Exercise objective: Recast the lines as a Markdown table with the columns Nr and Line, starting at the line that contains "My heartfelt condolences" and ending at the last line. Leave out any blank lines.

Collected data
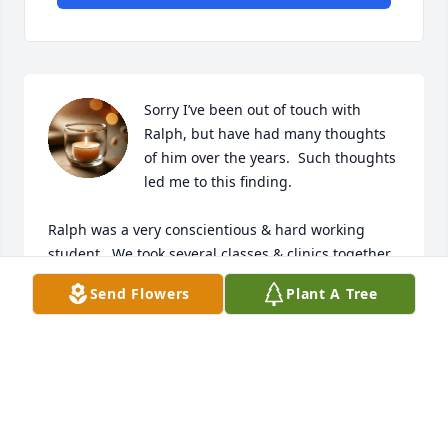
Sorry I’ve been out of touch with 
Ralph, but have had many thoughts 
of him over the years.  Such thoughts 
led me to this finding.

Ralph was a very conscientious & hard working 
student.  We took several classes & clinics together 
where he worked very hard.

Send Flowers
Plant A Tree
He was a good person, gentle, kind, helpful, and 
very courteous.  I’ll always remember him.

My heartfelt condolences to the family, friends, and 
love ones.  May he continue to Rest In Heavenly 
Peace.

Task result:
| Nr | Line |
|---|---|
| 1 | My heartfelt condolences to the family, friends, and  |
| 2 | love ones.  May he continue to Rest In Heavenly  |
| 3 | Peace. |